The movie starts with a song by, and on, the struggles of the Adivasi community. We are shown shots of two girls being brutally abused in a secluded spot, and the background score and sound effects add to how very unsettled the audience already feels. We are then introduced to Ayan Ranjan, the ‘hero‘ of the movie who is posted in the village where the incident has taken place. Here, right from this point, something seemed amiss to me.

A still from Article 15

Everyone, with the exception of our ‘outsider hero’, is hyper-aware of caste identities. It does not feel like I got a clear picture of Khurana’s character, except for the fact that he is the hero, he is unaware of caste realities around him, but he is able to notice that there is something ‘sinister’ unfolding around him. Oh, we also see him as a student, with a love interest, an activist and a journalist, who tries to bring out the (woke) hero in him. Nothing out of the ordinary here.

There are some scenes which, although, are meant to show his frustration at the entrenched caste based mentality of the villagers, does not hit the mark, like the scene where he asks his officers their castes and tries to understand who is above whom, and then yells out of frustration.

While Article 15 certainly is a hard-hitting film, I do not think it’s Ayushmann Khurana’s best. His range of expressions, I felt, was minimal and repetitive, and only reduced the scope for the audience to really connect with him. The constant use of eerie suspenseful sounds, even when not required, did not work for me.
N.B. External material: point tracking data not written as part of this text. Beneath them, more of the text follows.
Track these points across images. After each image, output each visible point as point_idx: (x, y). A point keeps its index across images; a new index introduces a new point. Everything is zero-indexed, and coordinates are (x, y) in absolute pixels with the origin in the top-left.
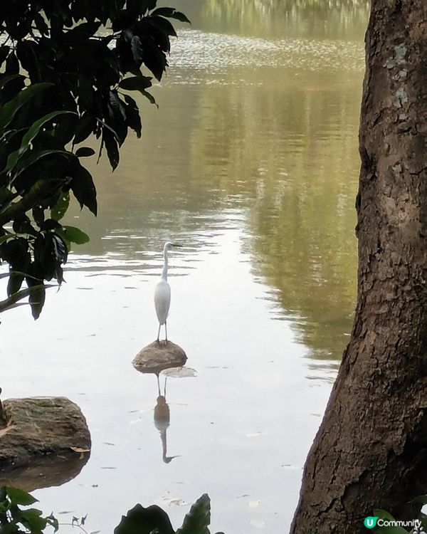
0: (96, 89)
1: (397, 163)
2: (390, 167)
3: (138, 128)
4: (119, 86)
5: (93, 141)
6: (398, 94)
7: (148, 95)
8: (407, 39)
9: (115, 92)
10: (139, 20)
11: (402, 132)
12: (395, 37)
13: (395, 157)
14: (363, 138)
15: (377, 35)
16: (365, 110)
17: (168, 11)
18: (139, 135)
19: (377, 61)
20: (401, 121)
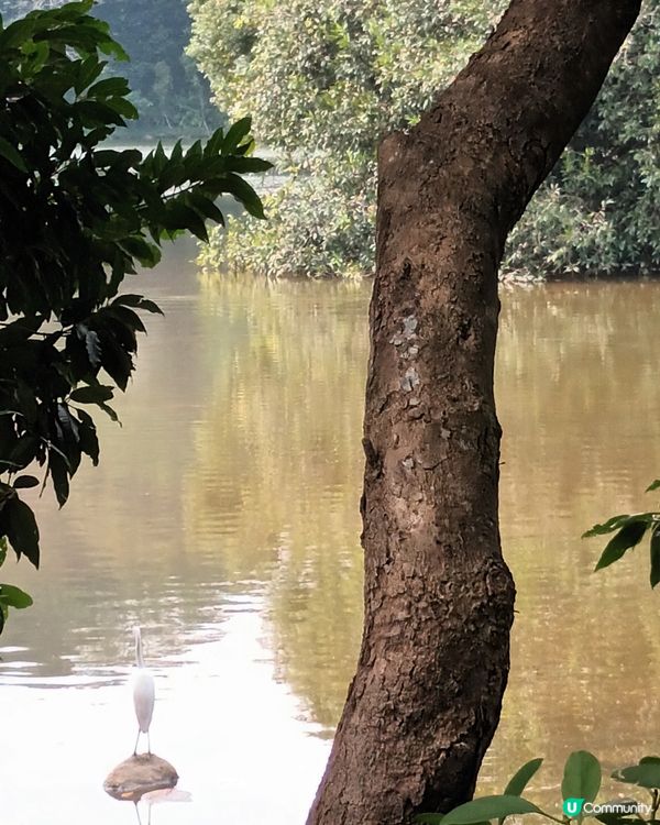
0: (40, 402)
1: (408, 457)
2: (400, 462)
3: (94, 453)
4: (71, 397)
5: (35, 469)
6: (407, 374)
7: (107, 409)
8: (417, 310)
9: (65, 405)
10: (96, 311)
11: (413, 419)
12: (403, 307)
13: (404, 450)
14: (368, 429)
15: (382, 305)
16: (369, 396)
17: (133, 300)
18: (96, 462)
19: (382, 336)
20: (412, 407)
This aside, the bigger issue for me was the oversimplification of caste discrimination and misogyny that work together to create a structure of oppression. The nuances that are required when exploring caste, especially when we talk about working towards a solution to deal with the aftermath of an incident that the movie is based on, was very simplified.

Ayan’s answer to everything happening in the village is to cite Article 15 of the Constitution which prohibits all forms of discrimination, based on caste, place of birth, religion, race or sex. Before Article 15 comes Article 14, which ensures that the state shall not deny equality for all before the law, and ensures equal protection of the law to all. We are made to wonder why these tenets from the Constitution do not exist for the villagers. But for all these problems, the movie offers one solution: Ayan Ranjan.

The message Article 15 tries to put out is that we should ”stop waiting for a hero”, but it shows the exact opposite of this. Ayan Ranjan does not ”give a f*ck” about the fact that he is a Brahmin, but everybody else does. How can someone oblivious to his own caste location become a ‘hero‘ who tackles the caste system?

Nishad who is a local and very radical leader played by Zeeshan Ayub, is far more relatable than Ayub and deserved more screen time. I think Nishad’s character is one of the best aspects of the movie. It felt like Nishad’s character felt real, where Ayan seemed fictional.

The local leader, Nishad, played by Mohammed Zeeshan Ayyub

The movie is based on the 2014 gang rape and murder of two teenage girls in UP’s Badaun district and the Una incident of 2016. We have seen how the depiction of real-life incidents has come to be a risky endeavor. Even though director Anubhav Sinha’s lead character is Brahmin (which he is oblivious of), the film faced threats from organizations like the Karni Sena, who claimed that Brahmins were shown in a bad light. This is very telling about caste realities in our country, and also of the status of freedom of speech.

On the question of how much of an impact Article 15 would (and can) have, I would say, minimal. I appreciate the efforts taken to keep alive the atrocities of the Badaun incident, but I think it succumbs to the same pitfall that Pink succumbed to- cinematic effects overshadowing the real aspects of an issue, and a savior who has come to rescue us all.